Directions: Each line from the start of the entries through the line that contains "laundry hamper: present" should be output exactly, please.
____________
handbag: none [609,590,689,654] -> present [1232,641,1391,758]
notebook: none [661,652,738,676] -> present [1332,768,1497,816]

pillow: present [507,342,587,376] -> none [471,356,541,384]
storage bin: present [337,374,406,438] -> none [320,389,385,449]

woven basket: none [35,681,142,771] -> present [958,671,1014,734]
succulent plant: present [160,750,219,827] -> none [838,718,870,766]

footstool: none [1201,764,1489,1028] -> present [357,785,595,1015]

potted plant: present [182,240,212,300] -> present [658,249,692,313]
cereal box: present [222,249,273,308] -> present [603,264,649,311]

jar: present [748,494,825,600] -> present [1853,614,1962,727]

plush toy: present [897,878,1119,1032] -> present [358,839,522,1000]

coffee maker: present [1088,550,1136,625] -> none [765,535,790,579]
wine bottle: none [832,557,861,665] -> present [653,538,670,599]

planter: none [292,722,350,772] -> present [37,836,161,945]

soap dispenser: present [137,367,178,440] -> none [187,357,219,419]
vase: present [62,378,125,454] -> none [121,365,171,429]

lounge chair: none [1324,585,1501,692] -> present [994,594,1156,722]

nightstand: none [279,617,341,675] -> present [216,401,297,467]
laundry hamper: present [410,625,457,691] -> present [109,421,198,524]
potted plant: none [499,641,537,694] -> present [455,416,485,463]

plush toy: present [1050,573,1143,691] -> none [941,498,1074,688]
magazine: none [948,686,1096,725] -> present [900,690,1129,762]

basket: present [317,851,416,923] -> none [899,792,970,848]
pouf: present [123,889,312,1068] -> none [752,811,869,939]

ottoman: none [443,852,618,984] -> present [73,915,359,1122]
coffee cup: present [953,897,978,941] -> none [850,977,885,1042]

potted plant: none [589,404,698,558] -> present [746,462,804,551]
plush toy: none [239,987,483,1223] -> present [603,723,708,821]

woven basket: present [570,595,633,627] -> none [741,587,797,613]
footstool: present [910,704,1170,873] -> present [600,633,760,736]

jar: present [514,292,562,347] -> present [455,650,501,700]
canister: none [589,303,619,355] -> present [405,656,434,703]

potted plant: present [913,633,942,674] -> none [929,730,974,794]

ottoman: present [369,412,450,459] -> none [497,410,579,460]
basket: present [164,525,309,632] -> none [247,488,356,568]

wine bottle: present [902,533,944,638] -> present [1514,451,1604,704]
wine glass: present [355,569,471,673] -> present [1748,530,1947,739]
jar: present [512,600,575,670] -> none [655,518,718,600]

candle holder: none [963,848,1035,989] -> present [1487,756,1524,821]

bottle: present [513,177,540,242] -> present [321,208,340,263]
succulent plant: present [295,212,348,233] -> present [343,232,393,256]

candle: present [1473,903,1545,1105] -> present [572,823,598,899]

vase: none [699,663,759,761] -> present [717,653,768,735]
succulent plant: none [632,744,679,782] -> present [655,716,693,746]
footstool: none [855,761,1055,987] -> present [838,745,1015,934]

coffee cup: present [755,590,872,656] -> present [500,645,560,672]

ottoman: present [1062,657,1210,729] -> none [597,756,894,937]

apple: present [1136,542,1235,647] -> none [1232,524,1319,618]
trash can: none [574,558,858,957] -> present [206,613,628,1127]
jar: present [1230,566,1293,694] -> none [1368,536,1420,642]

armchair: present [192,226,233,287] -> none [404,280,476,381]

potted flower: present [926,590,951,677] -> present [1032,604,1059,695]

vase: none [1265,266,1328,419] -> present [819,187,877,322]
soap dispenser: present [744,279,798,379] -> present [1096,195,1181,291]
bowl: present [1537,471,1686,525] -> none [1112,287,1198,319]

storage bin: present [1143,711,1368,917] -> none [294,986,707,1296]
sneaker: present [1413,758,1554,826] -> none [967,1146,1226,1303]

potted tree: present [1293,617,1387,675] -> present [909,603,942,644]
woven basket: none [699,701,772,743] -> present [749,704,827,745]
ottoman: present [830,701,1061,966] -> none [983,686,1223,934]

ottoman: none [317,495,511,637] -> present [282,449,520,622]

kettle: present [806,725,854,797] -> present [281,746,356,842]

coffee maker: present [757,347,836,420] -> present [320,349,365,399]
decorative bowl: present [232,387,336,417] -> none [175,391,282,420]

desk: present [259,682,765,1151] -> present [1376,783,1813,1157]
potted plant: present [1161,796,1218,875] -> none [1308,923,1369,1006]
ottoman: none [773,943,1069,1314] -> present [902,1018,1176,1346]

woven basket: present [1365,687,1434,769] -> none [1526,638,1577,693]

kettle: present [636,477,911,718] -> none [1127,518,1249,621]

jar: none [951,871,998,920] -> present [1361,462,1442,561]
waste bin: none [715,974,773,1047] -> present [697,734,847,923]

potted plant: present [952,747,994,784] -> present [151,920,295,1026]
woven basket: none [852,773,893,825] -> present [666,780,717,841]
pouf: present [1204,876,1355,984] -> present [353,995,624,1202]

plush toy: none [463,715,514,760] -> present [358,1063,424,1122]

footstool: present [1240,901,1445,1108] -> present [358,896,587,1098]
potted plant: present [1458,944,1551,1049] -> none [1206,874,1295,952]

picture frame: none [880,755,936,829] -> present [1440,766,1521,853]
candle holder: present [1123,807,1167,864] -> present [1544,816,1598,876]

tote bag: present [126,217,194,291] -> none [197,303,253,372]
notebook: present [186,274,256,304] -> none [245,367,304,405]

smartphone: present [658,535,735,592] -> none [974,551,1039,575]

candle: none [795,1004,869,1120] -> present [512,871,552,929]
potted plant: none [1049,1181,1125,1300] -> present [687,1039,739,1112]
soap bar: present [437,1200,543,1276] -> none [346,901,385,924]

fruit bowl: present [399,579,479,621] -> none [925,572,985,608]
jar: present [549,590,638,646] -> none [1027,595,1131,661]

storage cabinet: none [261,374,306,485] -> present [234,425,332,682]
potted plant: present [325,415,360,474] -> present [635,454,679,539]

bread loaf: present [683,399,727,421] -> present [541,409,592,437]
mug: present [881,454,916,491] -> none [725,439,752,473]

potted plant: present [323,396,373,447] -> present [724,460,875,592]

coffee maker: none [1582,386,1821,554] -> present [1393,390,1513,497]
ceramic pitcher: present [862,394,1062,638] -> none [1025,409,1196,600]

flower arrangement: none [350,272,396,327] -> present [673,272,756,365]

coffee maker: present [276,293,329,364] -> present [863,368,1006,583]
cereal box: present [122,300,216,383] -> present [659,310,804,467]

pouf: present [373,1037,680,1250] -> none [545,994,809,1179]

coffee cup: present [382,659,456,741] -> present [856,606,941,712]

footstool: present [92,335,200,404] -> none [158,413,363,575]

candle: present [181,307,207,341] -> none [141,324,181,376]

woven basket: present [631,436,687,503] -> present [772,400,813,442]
____________
Result of the task:
handbag: none [609,590,689,654] -> present [1232,641,1391,758]
notebook: none [661,652,738,676] -> present [1332,768,1497,816]

pillow: present [507,342,587,376] -> none [471,356,541,384]
storage bin: present [337,374,406,438] -> none [320,389,385,449]

woven basket: none [35,681,142,771] -> present [958,671,1014,734]
succulent plant: present [160,750,219,827] -> none [838,718,870,766]

footstool: none [1201,764,1489,1028] -> present [357,785,595,1015]

potted plant: present [182,240,212,300] -> present [658,249,692,313]
cereal box: present [222,249,273,308] -> present [603,264,649,311]

jar: present [748,494,825,600] -> present [1853,614,1962,727]

plush toy: present [897,878,1119,1032] -> present [358,839,522,1000]

coffee maker: present [1088,550,1136,625] -> none [765,535,790,579]
wine bottle: none [832,557,861,665] -> present [653,538,670,599]

planter: none [292,722,350,772] -> present [37,836,161,945]

soap dispenser: present [137,367,178,440] -> none [187,357,219,419]
vase: present [62,378,125,454] -> none [121,365,171,429]

lounge chair: none [1324,585,1501,692] -> present [994,594,1156,722]

nightstand: none [279,617,341,675] -> present [216,401,297,467]
laundry hamper: present [410,625,457,691] -> present [109,421,198,524]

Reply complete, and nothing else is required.